Exercise details. Your answer should be an exact copy of the data.

Supplied information.
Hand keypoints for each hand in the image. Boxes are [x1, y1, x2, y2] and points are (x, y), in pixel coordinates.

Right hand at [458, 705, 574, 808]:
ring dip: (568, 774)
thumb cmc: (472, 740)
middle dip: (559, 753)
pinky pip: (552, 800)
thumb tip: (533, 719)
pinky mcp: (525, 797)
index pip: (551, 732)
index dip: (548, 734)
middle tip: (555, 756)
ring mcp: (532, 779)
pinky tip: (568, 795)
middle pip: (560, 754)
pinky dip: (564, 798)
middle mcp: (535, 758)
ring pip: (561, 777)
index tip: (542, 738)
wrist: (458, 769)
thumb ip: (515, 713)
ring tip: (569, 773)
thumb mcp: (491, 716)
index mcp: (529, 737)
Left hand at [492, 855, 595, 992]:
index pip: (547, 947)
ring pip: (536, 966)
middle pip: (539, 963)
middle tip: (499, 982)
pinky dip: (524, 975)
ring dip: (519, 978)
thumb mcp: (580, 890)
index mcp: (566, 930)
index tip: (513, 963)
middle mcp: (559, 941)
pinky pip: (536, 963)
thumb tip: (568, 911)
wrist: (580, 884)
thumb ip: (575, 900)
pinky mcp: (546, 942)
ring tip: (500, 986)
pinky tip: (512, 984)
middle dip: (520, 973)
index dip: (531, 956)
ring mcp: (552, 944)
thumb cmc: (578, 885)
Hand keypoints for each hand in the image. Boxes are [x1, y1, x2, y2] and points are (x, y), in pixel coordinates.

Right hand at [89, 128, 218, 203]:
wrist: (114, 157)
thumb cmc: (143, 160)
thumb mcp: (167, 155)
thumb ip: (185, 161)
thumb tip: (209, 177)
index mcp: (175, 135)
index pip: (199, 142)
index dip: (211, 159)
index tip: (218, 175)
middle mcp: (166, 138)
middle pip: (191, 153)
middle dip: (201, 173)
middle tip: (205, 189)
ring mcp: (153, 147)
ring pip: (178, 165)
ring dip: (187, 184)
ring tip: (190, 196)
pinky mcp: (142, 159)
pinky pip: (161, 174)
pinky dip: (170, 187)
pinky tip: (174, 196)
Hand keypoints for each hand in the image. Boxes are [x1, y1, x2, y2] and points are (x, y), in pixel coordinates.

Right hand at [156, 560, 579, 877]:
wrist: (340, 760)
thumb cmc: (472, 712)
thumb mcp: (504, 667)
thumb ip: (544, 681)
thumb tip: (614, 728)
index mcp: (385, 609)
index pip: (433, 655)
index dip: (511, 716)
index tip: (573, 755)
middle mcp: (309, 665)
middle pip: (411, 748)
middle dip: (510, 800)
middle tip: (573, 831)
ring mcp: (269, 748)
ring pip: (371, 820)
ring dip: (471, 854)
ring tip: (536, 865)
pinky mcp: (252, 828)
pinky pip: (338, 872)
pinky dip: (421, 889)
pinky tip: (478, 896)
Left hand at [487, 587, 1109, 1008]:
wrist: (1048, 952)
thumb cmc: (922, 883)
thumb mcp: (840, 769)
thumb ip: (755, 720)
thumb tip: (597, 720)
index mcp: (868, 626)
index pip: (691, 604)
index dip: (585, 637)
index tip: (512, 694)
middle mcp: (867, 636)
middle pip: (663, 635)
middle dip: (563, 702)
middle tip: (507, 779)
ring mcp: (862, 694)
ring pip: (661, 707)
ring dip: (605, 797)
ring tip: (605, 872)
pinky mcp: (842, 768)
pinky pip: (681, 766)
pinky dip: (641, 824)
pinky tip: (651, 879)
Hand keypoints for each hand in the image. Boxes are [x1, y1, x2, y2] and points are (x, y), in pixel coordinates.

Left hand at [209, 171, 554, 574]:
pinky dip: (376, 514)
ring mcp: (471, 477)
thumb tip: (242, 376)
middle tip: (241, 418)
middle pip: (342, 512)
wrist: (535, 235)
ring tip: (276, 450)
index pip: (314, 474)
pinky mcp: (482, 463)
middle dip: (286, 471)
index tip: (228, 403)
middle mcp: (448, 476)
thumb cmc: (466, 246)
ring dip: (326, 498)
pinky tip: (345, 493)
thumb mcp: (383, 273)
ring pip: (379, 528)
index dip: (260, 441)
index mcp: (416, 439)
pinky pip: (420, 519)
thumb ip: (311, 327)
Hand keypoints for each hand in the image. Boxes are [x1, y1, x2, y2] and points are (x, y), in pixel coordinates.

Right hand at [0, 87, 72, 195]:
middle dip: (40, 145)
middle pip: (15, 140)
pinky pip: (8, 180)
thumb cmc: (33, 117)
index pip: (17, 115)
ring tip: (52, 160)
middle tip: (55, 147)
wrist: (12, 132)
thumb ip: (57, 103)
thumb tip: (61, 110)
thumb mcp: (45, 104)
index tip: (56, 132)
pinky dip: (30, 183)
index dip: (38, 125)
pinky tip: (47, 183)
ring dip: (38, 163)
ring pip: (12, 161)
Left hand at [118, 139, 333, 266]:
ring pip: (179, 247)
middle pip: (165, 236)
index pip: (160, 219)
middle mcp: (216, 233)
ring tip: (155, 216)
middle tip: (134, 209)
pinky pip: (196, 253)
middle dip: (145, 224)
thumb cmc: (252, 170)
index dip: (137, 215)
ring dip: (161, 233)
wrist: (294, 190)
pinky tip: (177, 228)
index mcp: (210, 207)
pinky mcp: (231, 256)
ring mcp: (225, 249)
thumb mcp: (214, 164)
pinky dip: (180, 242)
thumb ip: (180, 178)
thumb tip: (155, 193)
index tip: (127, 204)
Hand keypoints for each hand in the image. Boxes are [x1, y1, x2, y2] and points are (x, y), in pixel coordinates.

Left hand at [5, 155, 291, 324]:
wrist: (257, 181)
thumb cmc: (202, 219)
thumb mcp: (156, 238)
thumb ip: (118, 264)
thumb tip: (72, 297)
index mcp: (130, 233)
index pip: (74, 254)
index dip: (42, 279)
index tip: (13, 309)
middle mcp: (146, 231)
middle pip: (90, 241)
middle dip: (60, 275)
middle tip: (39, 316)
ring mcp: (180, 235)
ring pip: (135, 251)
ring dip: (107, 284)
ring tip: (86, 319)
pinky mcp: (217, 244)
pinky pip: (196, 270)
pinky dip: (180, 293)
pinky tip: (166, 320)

Answer for the task.
Hand keypoints for each hand in the image. Boxes are [x1, y1, x2, y2] and points are (x, y), in pixel coordinates.

Right hand at [458, 705, 574, 808]:
ring dip: (568, 774)
thumb cmc: (472, 740)
middle dip: (559, 753)
pinky pip: (552, 800)
thumb tip: (533, 719)
pinky mcp: (525, 797)
index pip: (551, 732)
index dip: (548, 734)
middle tip: (555, 756)
ring mcp: (532, 779)
pinky tip: (568, 795)
middle pip: (560, 754)
pinky dip: (564, 798)
middle mcp: (535, 758)
ring pip: (561, 777)
index tip: (542, 738)
wrist: (458, 769)
thumb ip: (515, 713)
ring tip: (569, 773)
thumb mcp: (491, 716)
index mcp: (529, 737)
Left hand at [492, 855, 595, 992]:
index pip: (547, 947)
ring pip: (536, 966)
middle pip: (539, 963)
middle tip: (499, 982)
pinky dip: (524, 975)
ring dip: (519, 978)
thumb mcp: (580, 890)
index mcp: (566, 930)
index tip: (513, 963)
middle mcp: (559, 941)
pinky pip: (536, 963)
thumb tip: (568, 911)
wrist: (580, 884)
thumb ip: (575, 900)
pinky mcp: (546, 942)
ring tip: (500, 986)
pinky tip: (512, 984)
middle dip: (520, 973)
index dip: (531, 956)
ring mcp: (552, 944)
thumb cmc: (578, 885)
Hand keypoints for each hand in the image. Boxes are [x1, y1, x2, y2] and points are (x, y), in pixel coordinates.

Right hand at [89, 128, 218, 203]:
wrist: (114, 157)
thumb cmc: (143, 160)
thumb mcp: (167, 155)
thumb ip: (185, 161)
thumb tip: (209, 177)
index mcp: (175, 135)
index pip: (199, 142)
index dip: (211, 159)
index tip: (218, 175)
middle mcp: (166, 138)
middle pip: (191, 153)
middle dip: (201, 173)
middle tip: (205, 189)
ring mcp: (153, 147)
ring pip: (178, 165)
ring dip: (187, 184)
ring tip: (190, 196)
pinky mcp: (142, 159)
pinky pip: (161, 174)
pinky dip: (170, 187)
pinky tip: (174, 196)
Hand keypoints for each hand in the image. Boxes are [x1, y1, x2, y2] and points are (x, y), in pixel coordinates.

Right hand at [156, 560, 579, 877]:
wrist: (340, 760)
thumb cmc: (472, 712)
thumb mcp: (504, 667)
thumb ip: (544, 681)
thumb tip: (614, 728)
index mcp: (385, 609)
index pip: (433, 655)
index dip: (511, 716)
index tip: (573, 755)
middle mcp: (309, 665)
middle pip: (411, 748)
middle dip: (510, 800)
middle tip: (573, 831)
ring mcp: (269, 748)
ring pip: (371, 820)
ring dip: (471, 854)
ring tip: (536, 865)
pinky mcp: (252, 828)
pinky pip: (338, 872)
pinky dip: (421, 889)
pinky tip: (478, 896)
Left hand at [487, 587, 1109, 1008]:
wrist: (1048, 952)
thumb cmc: (922, 883)
thumb mcp: (840, 769)
thumb ip: (755, 720)
thumb tip: (597, 720)
index mcp: (868, 626)
index pip: (691, 604)
index dip: (585, 637)
index tip: (512, 694)
middle mcp: (867, 636)
middle pip: (663, 635)
middle dip: (563, 702)
middle tip: (507, 779)
ring mcp: (862, 694)
ring pip: (661, 707)
ring dip: (605, 797)
ring tip: (605, 872)
pinky mcp: (842, 768)
pinky pip: (681, 766)
pinky dip: (641, 824)
pinky tip: (651, 879)
Hand keypoints for each hand in the image. Boxes are [x1, y1, x2, y2] and points are (x, y), in pixel coordinates.

Left hand at [209, 171, 554, 574]:
pinky dip: (376, 514)
ring mcp: (471, 477)
thumb tip: (242, 376)
middle tip: (241, 418)
middle pip: (342, 512)
wrist: (535, 235)
ring tip: (276, 450)
index pip: (314, 474)
pinky mcp: (482, 463)
middle dip: (286, 471)
index tip: (228, 403)
middle mcp: (448, 476)
thumb cmc: (466, 246)
ring dip: (326, 498)
pinky tip: (345, 493)
thumb mcp: (383, 273)
ring pip: (379, 528)
index dip: (260, 441)
index mcp: (416, 439)
pinky pip: (420, 519)
thumb ip: (311, 327)
Hand keypoints for each hand in the image. Boxes are [x1, y1, x2, y2] and points are (x, y), in pixel coordinates.

Right hand at [0, 87, 72, 195]:
middle dip: (40, 145)
middle pip: (15, 140)
pinky pip: (8, 180)
thumb cmc: (33, 117)
index pip: (17, 115)
ring tip: (52, 160)
middle tip: (55, 147)
wrist: (12, 132)
thumb ip: (57, 103)
thumb tip: (61, 110)
thumb mcp: (45, 104)
index tip: (56, 132)
pinky dip: (30, 183)
index dip: (38, 125)
pinky tip: (47, 183)
ring dip: (38, 163)
ring pip: (12, 161)
Left hand at [118, 139, 333, 266]:
ring pip: (179, 247)
middle pip: (165, 236)
index pip: (160, 219)
middle mcp: (216, 233)
ring tip: (155, 216)
middle tip: (134, 209)
pinky pip: (196, 253)
middle dip: (145, 224)
thumb cmc: (252, 170)
index dip: (137, 215)
ring dip: (161, 233)
wrist: (294, 190)
pinky tip: (177, 228)
index mcp: (210, 207)
pinky mcp: (231, 256)
ring mcp: (225, 249)
thumb mcp: (214, 164)
pinky dip: (180, 242)
thumb ip: (180, 178)
thumb tip: (155, 193)
index tip: (127, 204)
Hand keypoints for each hand in the image. Boxes are [x1, y1, x2, y2] and points are (x, y), in pixel coordinates.

Left hand at [5, 155, 291, 324]:
wrist: (257, 181)
thumb cmc: (202, 219)
thumb mcp: (156, 238)
thumb ip: (118, 264)
thumb tip: (72, 297)
index mcp: (130, 233)
index pip: (74, 254)
index dip: (42, 279)
index tip: (13, 309)
middle mcp: (146, 231)
middle pip: (90, 241)
middle dip: (60, 275)
middle tip: (39, 316)
ring mcp: (180, 235)
ring pip: (135, 251)
ring dip: (107, 284)
ring tip: (86, 319)
pinky mcp: (217, 244)
pinky pip: (196, 270)
pinky dip: (180, 293)
pinky tip: (166, 320)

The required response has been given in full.